In reaching this conclusion, the Court noted that the contraception mandate left Hobby Lobby with three choices. First, they could violate their religious belief that life begins at conception by providing the contraceptive devices at issue. Second, they could exclude the objectionable contraceptive devices from their group health coverage, in which case they would have to pay an ACA penalty equal to $100 per day per affected individual (or approximately $475 million per year in Hobby Lobby’s case). Third, they could stop providing group health coverage to their employees altogether.

However, if they chose this route and at least one of their full-time employees received subsidized coverage on an ACA health insurance marketplace exchange, they would be required to pay an ACA tax of $2,000 per full-time employee, after the first 30 full-time employees (i.e., 30 employees per organization are exempt, and the rest subject to the tax). This penalty would be approximately $26 million per year in Hobby Lobby’s case, significantly less than the penalty, noted above, for offering group health coverage that does not provide morning-after pills and intrauterine devices at no cost to employees, but still significant.

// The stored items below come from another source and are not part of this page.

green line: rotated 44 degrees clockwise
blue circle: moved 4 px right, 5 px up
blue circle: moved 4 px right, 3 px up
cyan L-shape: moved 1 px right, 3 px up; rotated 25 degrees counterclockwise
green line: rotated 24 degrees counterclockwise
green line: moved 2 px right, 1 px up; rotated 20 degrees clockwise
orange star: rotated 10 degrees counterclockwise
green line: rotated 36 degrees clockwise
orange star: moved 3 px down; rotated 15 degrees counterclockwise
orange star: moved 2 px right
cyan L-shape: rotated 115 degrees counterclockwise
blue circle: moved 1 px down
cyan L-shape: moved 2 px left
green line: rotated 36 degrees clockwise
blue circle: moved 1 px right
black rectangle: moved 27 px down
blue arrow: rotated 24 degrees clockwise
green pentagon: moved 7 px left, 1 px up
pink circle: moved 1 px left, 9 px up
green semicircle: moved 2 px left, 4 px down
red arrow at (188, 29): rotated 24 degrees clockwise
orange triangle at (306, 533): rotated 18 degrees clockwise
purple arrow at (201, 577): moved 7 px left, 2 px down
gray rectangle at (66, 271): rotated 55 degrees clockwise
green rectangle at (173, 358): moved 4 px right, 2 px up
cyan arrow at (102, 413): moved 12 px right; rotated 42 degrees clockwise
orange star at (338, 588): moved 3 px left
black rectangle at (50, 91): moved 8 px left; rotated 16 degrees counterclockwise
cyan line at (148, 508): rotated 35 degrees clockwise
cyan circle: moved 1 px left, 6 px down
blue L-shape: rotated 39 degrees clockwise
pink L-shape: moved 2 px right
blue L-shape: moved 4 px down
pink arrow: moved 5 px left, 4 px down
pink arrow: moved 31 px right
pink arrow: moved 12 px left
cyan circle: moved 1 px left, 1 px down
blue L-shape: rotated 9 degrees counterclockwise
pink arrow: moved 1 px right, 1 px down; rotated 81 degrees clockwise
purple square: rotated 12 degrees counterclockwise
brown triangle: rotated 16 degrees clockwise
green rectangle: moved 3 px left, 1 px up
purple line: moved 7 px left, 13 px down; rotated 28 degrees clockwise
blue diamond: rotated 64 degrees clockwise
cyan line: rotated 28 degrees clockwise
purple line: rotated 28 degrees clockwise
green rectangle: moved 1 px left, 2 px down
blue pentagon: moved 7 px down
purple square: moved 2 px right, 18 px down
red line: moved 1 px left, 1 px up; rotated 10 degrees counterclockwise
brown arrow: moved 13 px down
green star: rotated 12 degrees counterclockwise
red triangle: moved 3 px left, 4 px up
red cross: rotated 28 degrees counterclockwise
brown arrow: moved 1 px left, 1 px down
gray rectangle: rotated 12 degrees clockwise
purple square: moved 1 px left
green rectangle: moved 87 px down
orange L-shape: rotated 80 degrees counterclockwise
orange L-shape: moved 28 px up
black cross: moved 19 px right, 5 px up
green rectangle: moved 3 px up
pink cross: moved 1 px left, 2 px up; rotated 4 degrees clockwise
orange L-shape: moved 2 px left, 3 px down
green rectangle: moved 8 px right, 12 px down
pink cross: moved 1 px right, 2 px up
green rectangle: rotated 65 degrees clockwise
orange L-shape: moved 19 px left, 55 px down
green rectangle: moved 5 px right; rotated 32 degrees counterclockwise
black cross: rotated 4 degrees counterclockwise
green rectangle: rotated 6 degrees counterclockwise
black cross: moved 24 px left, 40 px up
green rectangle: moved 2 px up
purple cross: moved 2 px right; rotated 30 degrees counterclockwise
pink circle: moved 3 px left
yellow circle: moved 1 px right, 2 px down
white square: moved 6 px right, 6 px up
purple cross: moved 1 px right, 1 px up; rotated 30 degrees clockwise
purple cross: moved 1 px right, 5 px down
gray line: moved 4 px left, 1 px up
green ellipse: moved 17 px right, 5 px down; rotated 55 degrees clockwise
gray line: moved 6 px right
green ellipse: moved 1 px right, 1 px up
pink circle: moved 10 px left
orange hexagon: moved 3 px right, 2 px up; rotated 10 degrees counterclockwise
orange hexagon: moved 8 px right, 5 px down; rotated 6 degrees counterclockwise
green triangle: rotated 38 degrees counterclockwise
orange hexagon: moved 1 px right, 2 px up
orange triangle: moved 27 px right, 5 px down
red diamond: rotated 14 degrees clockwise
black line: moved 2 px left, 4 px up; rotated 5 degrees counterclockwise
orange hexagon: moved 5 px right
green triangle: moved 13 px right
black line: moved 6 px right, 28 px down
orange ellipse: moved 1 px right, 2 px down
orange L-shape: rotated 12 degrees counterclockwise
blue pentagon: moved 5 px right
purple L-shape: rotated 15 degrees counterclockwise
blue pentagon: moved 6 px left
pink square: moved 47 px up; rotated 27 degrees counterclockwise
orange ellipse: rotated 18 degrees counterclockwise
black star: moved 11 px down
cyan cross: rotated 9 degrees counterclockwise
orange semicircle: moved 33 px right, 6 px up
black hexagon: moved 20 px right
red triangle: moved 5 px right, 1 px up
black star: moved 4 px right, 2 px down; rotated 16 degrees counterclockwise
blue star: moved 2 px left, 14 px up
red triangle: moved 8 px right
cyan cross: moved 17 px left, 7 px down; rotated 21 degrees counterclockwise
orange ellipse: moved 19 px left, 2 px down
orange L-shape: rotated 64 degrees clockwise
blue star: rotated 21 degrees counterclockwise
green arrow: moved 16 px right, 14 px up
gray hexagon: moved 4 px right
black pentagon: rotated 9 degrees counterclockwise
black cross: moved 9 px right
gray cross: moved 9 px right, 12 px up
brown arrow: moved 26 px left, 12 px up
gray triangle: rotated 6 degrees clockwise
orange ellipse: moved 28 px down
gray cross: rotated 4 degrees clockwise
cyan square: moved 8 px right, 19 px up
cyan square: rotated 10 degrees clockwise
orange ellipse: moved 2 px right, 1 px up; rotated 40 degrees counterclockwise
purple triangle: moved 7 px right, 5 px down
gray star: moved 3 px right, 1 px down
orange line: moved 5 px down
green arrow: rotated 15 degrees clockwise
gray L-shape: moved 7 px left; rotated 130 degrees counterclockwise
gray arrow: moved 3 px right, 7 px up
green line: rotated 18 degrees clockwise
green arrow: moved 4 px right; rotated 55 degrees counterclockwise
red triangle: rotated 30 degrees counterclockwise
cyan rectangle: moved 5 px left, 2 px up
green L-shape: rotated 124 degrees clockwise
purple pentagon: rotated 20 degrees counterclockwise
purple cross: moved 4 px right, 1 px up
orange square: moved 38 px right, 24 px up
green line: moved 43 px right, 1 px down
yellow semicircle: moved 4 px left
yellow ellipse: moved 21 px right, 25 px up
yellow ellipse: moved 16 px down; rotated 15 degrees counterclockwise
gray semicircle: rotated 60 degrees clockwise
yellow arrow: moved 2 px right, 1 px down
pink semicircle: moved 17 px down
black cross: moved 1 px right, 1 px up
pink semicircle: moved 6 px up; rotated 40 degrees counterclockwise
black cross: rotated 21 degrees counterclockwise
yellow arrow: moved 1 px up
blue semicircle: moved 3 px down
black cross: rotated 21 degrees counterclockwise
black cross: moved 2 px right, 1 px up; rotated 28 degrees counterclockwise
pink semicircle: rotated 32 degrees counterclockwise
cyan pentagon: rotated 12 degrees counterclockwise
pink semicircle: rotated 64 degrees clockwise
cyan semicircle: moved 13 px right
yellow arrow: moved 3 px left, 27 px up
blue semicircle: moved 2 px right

To the Court, this trio of alternatives imposed a substantial burden on Hobby Lobby’s ability to exercise religious freedom. Essentially, the government presented Hobby Lobby with a choice between violating its religious beliefs on the one hand and paying millions of dollars in annual Internal Revenue Service penalties on the other hand.

As to the questions of whether the contraception mandate furthers a compelling governmental interest and, if so, is the least restrictive means of doing so, the Burwell v. Hobby Lobby Court declined to rule on question of a compelling governmental interest. The majority hinted that it had doubts about whether the government could satisfy this requirement: the decision called it odd that the government was claiming a compelling interest in ensuring that employers provide free access to all 20 FDA-approved contraceptive devices, given that the law had exempted religious nonprofit organizations, group health plans of employers with under 50 employees, and grandfathered health plans from satisfying the contraception mandate — the last for no apparent reason except administrative convenience.

The Court focused its inquiry on whether the contraception mandate is the least restrictive means that the government could have chosen to serve its compelling interest in providing women with free access to contraception, assuming that it has such a compelling interest. The least restrictive means test is one of the most demanding standards in constitutional jurisprudence, and in the Hobby Lobby case the court concluded that the government failed to satisfy that test. The government “has not shown,” wrote the Court, “that it lacks other means of achieving its desired goal without imposing a substantial burden on the exercise of religion by the objecting parties in these cases.”

The Court gave examples of less restrictive means the government could utilize, such as the government itself providing contraception to women who are unable to obtain it through employer-sponsored health insurance policies due to employers’ religious objections. Unlike before Hobby Lobby, the government has now established an accommodation exempting religious nonprofit organizations from the contraception mandate; however, the Court in Zubik v. Burwell will need to decide if the contraception mandate furthers a compelling governmental interest and, if so, if the existing accommodations are the least restrictive means.